Uploaded: Wednesday, August 26, 2009, 8:44 AM
Child care: Council leaning toward privatization
City may give parents chance to operate program
|Note: Menlo Park's City Council is scheduled to hold a study session on the future of Menlo Children's Center in the Civic Center complex Tuesday, Sept. 1. The meeting starts at 6 p.m. in the council chambers, in the Civic Center complex between Laurel and Alma streets.
By Sean Howell
As recently as 2001, Menlo Park looked poised to make a long-term commitment to running a child care program in the Civic Center complex, when voters approved a bond measure that would fund a new facility with a 50-year shelf life.
Now, for the second time in three years, a majority of City Council members are trying to find a way for the city to extricate itself from running the program for preschool-age children, without leaving parents in the lurch.
The revelation that council members don't see much of a future for the city's involvement in the program came through several interviews, after a months-long audit of the program's cost structure. City management estimated that restructuring the program could cut the city's annual subsidy from $384,000 to as little as $160,000.
But some council members say they're skeptical that the city will be able to effectively manage the program, and that they are reluctant to support any subsidy.
Even if the city could run the program without a loss, that doesn't necessarily mean it should continue to run it at all, said Mayor Heyward Robinson.

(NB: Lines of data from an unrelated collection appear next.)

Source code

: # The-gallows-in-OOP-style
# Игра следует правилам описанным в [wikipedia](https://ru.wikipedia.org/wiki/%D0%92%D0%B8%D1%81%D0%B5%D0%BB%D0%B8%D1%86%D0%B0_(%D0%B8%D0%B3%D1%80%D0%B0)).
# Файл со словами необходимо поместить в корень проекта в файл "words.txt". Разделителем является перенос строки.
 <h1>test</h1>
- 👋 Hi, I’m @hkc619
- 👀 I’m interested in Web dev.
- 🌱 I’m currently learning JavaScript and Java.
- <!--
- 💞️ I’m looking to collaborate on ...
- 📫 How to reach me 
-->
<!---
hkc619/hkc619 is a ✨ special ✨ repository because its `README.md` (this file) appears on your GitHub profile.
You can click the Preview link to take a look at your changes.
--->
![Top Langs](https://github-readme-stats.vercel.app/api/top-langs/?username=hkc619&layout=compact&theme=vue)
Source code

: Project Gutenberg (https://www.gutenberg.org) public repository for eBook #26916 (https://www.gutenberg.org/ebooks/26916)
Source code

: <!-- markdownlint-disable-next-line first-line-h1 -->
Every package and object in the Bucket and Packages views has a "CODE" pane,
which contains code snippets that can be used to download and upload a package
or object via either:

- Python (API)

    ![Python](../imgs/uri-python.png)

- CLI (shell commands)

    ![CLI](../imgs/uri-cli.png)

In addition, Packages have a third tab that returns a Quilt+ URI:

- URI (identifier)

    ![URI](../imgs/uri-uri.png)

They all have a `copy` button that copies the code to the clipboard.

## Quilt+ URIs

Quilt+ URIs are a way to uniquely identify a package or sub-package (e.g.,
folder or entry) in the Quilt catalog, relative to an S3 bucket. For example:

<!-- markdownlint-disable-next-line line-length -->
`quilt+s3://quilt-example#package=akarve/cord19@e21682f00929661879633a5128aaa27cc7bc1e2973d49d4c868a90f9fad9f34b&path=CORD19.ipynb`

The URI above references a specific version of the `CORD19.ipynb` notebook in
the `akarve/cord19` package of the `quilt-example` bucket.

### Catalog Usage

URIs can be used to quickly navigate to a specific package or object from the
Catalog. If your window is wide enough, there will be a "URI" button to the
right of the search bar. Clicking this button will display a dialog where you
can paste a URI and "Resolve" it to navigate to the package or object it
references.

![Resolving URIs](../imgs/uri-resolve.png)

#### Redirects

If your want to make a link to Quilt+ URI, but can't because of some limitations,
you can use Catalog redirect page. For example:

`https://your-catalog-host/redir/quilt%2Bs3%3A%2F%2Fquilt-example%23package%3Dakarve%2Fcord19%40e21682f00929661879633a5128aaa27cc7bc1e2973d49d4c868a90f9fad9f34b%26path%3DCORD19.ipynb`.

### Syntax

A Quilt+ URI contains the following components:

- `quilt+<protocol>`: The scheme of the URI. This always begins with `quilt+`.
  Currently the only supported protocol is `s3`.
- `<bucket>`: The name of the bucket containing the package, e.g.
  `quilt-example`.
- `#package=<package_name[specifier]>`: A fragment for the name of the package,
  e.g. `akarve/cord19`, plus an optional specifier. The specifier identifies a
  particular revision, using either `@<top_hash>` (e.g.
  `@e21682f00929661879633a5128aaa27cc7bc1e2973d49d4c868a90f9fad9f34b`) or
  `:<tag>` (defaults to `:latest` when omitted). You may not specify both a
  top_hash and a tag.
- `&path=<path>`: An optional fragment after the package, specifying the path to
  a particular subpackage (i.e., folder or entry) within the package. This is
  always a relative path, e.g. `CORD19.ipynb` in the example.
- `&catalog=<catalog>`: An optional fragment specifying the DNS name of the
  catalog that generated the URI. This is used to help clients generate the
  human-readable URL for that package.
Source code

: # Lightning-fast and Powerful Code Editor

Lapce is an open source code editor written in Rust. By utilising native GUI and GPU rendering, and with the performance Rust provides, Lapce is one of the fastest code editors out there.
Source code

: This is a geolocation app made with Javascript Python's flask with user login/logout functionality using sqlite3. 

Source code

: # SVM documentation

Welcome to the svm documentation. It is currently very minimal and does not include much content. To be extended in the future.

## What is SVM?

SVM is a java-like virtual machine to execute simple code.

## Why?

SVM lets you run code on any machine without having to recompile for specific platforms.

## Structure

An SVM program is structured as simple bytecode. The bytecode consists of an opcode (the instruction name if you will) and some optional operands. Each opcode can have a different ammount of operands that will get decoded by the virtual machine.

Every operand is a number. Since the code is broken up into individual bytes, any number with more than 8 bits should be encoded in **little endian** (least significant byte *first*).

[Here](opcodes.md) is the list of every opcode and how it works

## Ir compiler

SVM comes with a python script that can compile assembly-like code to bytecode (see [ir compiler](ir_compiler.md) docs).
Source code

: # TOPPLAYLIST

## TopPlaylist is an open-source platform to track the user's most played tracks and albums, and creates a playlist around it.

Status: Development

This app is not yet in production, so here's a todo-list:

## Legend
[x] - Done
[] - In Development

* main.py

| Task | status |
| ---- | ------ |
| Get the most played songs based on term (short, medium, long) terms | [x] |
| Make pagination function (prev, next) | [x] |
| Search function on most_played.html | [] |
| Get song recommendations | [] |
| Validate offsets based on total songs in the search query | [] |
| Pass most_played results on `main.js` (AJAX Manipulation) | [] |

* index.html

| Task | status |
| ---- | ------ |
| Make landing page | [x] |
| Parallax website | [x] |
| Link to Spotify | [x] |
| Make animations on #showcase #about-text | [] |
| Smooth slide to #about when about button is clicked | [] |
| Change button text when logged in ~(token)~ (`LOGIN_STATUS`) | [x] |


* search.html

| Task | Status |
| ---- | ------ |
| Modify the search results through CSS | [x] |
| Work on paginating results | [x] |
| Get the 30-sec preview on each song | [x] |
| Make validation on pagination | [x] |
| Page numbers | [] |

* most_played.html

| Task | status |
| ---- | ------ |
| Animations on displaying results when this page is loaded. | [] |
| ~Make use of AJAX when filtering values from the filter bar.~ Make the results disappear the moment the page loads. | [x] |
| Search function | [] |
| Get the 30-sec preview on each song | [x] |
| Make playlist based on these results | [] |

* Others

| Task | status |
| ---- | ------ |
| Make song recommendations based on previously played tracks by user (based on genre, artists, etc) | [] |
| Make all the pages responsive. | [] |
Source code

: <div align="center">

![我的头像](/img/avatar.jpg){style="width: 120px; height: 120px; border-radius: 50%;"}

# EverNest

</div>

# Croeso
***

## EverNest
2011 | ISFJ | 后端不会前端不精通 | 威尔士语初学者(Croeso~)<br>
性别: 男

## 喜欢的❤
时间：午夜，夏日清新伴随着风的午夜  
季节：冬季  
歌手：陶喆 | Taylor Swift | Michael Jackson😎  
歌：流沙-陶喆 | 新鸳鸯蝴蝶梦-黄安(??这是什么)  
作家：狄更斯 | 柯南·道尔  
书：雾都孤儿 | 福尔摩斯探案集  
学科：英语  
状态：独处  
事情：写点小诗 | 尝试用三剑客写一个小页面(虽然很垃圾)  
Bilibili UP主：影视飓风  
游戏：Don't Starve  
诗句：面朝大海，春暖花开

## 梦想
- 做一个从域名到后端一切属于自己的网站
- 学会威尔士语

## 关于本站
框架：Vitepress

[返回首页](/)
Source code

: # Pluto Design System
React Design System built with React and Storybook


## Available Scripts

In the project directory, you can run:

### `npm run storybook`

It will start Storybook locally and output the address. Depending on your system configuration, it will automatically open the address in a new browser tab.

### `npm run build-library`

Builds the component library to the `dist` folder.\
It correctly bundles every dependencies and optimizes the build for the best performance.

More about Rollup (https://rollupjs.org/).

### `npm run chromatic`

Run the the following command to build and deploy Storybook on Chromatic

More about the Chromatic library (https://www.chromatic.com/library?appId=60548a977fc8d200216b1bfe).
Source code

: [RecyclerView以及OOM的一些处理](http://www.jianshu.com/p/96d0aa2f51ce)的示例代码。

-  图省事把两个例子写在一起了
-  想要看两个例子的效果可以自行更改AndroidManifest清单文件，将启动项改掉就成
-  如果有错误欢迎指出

He says the program has distracted the city from providing essential services, becoming a headache for city management and council members.
"There are only so many things we can focus on, and be good at," he said. "In the long run, it's a lot cleaner to focus our energy and resources on the things that only we can do."
Councilman John Boyle agreed. "Should the city be investing in becoming the best possible child care provider? I think that's better done by outside agencies," he said.
Mr. Robinson suggested that the city could continue to manage the self-sustaining after-school program in the Civic Center complex that serves about 100 children. It would also continue to operate the state-subsidized child care center in the Belle Haven neighborhood.
The apparent shift in ideology among members of the council majority perplexed Osnat Loewenthal, a parent with children at the center who has organized parents in recent months to help oversee the center's operation, and raise funds for the preschool program.
"Is this about money, or is this about values and ideology?" she asked. "This is really frustrating to us. Why are they singling out (the children's center)?"
If it's about money, she asked, why does the city heavily subsidize other programs, such as the gymnastics center? If it's about ideology, why doesn't it hand other ancillary programs over to private providers?
If the issue is incompetent management, others have asked on The Almanac's Town Square online forum, why should residents trust the city to run any program?
As an alternative to finding a for-profit company to run the center, some council members floated the possibility of parents themselves operating the program as a nonprofit, or a cooperative. Mayor Robinson and Councilman Andy Cohen noted that the city already donates facilities to provide child care and senior services in other parts of the city, and could do the same with the children's center.
"I think it's worth investigating," Mr. Cohen said. "People have come to expect (the service). ... I don't think we should just abandon these people to the free market, without trying to help them go in a better direction, if we can."
Ms. Loewenthal said she wouldn't rule out that possibility, but that for now, parents are focused on ensuring that the program runs as well as possible. After a lapse in management that saw the program lose money because it was undersubscribed, parents are keeping a close eye on the budget, and helping to advertise. They're planning a yard sale, and have begun dining out once a month at local restaurants as part of a program that gives a slice of the proceeds to the children's center.
Parents are trying to stress the fact that the children's center is intertwined with the community, Ms. Loewenthal said. She noted that the center is already beginning to be run cooperatively, with parents getting more involved and volunteering time.
Addressing the prospect of a national child care provider taking over the center, which she feels is a distinct possibility, she asked how residents would react to Barnes & Noble taking over Kepler's.
Some parents have said they feel the program was set up to fail when a previous council majority decided in 2003 to use bond money to reconfigure the old police station into a child care center, rather than build a new facility. In 2006, that council majority searched for a private operator to run the center -- only to conclude that the city should continue to manage it, when competitive bids failed to materialize.
Why should the city expect a different outcome this time?
For one, providers would not be competing with the city's program, and would be given more leeway to submit creative proposals, Mr. Boyle and Mr. Robinson said in separate interviews.
Mr. Boyle blamed protective unions and defensive parents for scaring away several potential bidders in 2006. "If you want someone to do something, you can't treat them like dirt and expect them to step up anyway," he said.
Ms. Loewenthal offered another reason for the dearth of bids, claiming that a major city engineering snafu during the renovation of the police station would render it nearly impossible for any provider to turn much of a profit.
Despite their leanings, neither Mr. Boyle nor Mr. Robinson ruled out the possibility of the city's continuing to manage the center. Both said they intend to support a recommendation by a city commission to give the city six months to restructure the program before making a decision on its future.
"There's a fear that (the child care program) will get replaced with something inferior, and we need to be sure we don't lose the value we do have," Mr. Boyle said. "If in fact we do make a change, we need to make sure that the change ends up being better."